Parfois, le remonteur tire un trait d’union, il consolide la relation. Dans cette illustration du Candide par exemple (fig. 20), le texte de Voltaire, découpé en une citation frappante, est renforcé par l’image avec laquelle il est monté, pendant que l’image elle-même se charge d’intensité grâce à une légende qui paraît la désigner directement (« c’est à ce prix ») et ainsi la spectaculariser.
Ailleurs, le rapprochement du texte et de l’image relance le sens, en le court-circuitant et même parfois en l’obscurcissant ou bien, simplement, il produit les tensions nécessaires à l’ébranlement émotif et à l’étonnement intellectuel que le montage et le remontage souhaitent souvent stimuler.
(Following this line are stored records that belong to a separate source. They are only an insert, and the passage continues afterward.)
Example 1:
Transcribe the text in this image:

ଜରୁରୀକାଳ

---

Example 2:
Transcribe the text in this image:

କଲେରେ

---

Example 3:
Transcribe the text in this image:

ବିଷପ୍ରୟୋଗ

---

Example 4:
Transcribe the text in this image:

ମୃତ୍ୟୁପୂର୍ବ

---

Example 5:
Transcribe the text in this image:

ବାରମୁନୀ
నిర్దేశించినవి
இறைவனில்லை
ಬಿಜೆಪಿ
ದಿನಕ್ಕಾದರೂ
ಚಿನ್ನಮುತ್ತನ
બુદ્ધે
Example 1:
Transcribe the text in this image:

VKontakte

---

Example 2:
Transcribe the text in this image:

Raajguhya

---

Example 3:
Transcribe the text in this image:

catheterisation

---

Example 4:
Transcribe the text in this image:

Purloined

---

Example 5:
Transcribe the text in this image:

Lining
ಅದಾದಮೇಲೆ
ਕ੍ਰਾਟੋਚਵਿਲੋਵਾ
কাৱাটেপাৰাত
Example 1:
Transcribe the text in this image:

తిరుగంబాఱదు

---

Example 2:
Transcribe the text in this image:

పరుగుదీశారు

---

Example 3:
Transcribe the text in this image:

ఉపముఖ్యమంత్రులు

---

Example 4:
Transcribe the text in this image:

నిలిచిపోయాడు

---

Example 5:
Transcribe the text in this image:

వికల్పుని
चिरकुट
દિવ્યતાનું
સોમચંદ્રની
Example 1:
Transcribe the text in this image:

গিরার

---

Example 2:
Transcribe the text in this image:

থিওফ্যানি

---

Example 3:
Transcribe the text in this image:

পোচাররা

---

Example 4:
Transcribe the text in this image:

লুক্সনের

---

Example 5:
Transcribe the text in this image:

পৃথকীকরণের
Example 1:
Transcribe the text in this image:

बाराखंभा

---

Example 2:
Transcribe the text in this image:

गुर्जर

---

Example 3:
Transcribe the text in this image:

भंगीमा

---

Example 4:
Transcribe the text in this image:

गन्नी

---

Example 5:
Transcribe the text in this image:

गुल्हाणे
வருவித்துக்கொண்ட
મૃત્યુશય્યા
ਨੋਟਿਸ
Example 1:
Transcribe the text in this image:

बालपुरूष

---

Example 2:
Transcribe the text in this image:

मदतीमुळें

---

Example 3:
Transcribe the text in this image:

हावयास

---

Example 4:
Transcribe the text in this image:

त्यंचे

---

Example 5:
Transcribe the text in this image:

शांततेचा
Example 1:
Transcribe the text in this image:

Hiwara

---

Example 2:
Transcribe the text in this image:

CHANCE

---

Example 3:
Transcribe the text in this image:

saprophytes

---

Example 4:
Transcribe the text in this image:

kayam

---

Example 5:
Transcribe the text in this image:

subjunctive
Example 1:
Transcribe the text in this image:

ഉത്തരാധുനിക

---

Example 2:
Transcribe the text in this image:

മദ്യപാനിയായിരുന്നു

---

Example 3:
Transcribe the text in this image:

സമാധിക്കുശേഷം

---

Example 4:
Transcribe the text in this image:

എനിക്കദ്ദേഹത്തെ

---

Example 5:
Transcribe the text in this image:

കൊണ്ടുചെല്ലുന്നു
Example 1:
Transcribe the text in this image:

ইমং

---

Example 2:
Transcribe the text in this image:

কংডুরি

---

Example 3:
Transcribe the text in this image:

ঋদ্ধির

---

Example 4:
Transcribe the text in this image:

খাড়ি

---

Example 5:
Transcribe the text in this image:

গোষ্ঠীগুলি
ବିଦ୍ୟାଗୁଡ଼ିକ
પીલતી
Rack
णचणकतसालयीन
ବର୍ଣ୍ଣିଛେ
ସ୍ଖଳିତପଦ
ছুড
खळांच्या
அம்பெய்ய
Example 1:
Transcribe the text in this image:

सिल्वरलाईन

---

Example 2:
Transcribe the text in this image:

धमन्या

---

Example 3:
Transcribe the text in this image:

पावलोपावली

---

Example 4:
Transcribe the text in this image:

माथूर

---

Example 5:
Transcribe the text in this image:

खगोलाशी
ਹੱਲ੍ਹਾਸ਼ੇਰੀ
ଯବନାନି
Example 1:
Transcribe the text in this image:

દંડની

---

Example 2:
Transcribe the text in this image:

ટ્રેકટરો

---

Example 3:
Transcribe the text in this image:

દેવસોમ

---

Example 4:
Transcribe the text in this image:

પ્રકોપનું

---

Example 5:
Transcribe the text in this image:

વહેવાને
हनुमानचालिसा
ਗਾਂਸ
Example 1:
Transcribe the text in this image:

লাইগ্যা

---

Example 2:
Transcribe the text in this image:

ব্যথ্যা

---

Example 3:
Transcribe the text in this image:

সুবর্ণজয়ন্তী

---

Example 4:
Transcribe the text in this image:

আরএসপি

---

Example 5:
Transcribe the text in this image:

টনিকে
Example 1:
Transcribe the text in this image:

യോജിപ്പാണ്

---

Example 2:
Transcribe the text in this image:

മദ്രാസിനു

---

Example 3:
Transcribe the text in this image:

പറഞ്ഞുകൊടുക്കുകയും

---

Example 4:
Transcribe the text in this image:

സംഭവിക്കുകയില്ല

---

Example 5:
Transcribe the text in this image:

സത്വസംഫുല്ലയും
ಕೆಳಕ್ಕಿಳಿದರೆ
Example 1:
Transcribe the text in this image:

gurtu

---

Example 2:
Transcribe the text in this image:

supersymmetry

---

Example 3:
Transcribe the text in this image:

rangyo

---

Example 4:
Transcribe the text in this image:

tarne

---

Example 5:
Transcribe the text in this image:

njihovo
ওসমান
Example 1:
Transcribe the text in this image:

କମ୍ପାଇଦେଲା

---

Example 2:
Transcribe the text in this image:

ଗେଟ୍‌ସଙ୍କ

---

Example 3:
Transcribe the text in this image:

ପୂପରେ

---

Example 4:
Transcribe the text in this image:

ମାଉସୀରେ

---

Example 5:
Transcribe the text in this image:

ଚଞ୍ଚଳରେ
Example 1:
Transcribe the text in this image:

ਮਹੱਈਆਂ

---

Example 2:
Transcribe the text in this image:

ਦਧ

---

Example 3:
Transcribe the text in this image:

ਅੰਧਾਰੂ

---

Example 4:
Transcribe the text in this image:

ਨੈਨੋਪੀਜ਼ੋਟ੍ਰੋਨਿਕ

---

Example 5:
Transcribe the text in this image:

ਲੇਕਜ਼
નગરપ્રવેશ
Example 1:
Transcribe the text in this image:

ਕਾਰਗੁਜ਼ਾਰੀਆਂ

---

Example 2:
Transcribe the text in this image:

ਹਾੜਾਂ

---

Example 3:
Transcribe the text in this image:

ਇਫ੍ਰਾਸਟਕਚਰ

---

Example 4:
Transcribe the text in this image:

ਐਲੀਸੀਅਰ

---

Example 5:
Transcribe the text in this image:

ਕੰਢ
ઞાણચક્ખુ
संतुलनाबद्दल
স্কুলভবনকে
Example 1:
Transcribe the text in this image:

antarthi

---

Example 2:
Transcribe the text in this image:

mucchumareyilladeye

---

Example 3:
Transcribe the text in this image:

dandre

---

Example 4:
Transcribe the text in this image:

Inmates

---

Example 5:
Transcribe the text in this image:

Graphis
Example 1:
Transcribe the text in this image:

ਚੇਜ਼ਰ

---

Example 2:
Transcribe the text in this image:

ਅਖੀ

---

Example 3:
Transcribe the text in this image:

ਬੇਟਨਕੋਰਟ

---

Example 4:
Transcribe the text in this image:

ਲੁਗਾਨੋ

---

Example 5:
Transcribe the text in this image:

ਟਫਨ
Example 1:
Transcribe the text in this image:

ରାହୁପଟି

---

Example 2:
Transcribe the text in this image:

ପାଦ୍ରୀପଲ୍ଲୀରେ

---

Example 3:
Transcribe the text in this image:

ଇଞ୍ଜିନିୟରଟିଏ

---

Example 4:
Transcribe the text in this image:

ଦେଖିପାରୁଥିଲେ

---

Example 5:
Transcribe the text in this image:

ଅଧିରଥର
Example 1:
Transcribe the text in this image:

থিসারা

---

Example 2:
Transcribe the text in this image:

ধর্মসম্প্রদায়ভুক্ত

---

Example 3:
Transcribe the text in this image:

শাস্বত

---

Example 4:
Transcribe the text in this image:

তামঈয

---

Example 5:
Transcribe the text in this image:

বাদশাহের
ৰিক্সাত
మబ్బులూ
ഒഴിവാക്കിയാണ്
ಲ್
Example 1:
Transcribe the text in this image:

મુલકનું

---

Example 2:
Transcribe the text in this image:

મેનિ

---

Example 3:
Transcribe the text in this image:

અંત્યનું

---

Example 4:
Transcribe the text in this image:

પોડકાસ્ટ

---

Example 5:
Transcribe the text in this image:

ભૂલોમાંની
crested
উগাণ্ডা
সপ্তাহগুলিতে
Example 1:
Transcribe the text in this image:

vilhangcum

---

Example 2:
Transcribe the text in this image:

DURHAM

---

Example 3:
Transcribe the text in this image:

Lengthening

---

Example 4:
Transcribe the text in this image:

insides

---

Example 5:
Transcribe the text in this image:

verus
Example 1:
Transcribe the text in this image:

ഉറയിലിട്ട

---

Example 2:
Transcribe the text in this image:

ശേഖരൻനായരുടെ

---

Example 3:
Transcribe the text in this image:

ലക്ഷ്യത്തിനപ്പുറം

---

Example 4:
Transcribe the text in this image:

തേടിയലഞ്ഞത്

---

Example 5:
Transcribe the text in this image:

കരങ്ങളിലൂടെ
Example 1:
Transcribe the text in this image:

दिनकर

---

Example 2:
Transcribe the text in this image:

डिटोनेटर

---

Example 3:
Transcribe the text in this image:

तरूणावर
Le remonteur investit l’intervalle pour faire jaillir de l’inédit ; ainsi s’entendent d’autres silences et se dessinent d’autres blancs, où se perçoit sur le fond d’une angoisse de l’empêchement, de l’impossible raccord et de l’impuissance, la volonté d’enrichir notre perception et notre compréhension, pour faire confiance en la réactualisation, sans limite, de notre désir de signifier.
Une partie du travail de la plasticienne Annick Blavier se tient dans cet espace, resserré en espacement, dont elle prend soin de préserver le signe brut (figs. 21 et 22). Aménagés en vue de l’image, ses textes sont extraits de journaux, dans la tradition du collage cubiste, à la façon de Braque ou de Picasso, chez qui la coupure de journal, arrachée à n’importe quelle rubrique, s’exhibe outrageusement sur l’espace sacré de la toile et y tombe comme un accident de la modernité. Pour Braque cependant – et il en est de même pour Annick Blavier –, la disparate ne persiste jamais comme une différence inassimilable ; au contraire, les morceaux de journaux découpés, bien que ne cachant jamais leur provenance, parviennent à s’intégrer plastiquement à la toile ou au papier et à rimer, en une composition redevenue évidente, avec les autres éléments proches (la boucle du « e » du titre tronqué d’un journal redessine par exemple une bouche prête à fumer une pipe, pendant que les lignes typographiques rejouent la petite fureur des simples traits au crayon...). L’outrage initial contre le support classique de la peinture se change en une heureuse harmonisation, chromatique, texturale, et telle est finalement l’audace de l’intention : non pas heurter le pictural mais le redécouvrir partout à l’œuvre dans les créations de la modernité, même les plus banalement quotidiennes comme celles fournies par le journal.
[10] S. Eisenstein, Réflexions d’un cinéaste, Moscou, Editions en langues étrangères, 1958, p. 151.